§ **TASK TO CARRY OUT**
In the material below, find the line containing "Projektverlauf" and the line containing "Umweltbaubegleitung während der", then reproduce exactly both of them and every line between, and nothing else.

§ **GIVEN RECORDS**
========

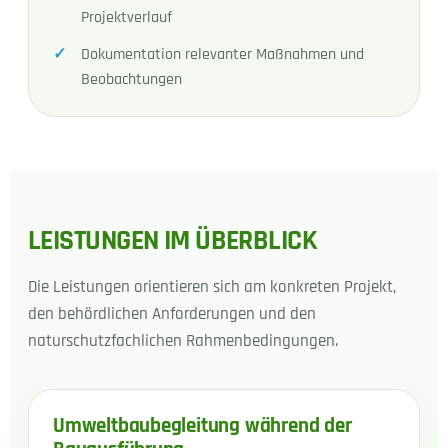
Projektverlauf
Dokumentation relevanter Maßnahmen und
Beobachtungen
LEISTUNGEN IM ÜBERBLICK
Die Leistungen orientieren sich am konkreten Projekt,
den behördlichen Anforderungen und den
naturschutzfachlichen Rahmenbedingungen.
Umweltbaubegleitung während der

========

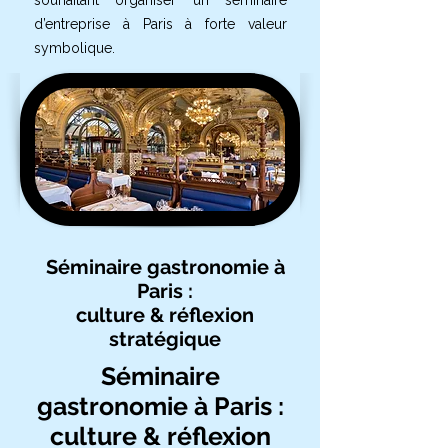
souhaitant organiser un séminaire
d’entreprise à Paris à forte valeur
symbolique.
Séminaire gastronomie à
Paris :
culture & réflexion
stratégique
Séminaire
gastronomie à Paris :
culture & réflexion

========

§ **TASK OUTPUT**
Projektverlauf
Dokumentation relevanter Maßnahmen und
Beobachtungen
LEISTUNGEN IM ÜBERBLICK
Die Leistungen orientieren sich am konkreten Projekt,
den behördlichen Anforderungen und den
naturschutzfachlichen Rahmenbedingungen.
Umweltbaubegleitung während der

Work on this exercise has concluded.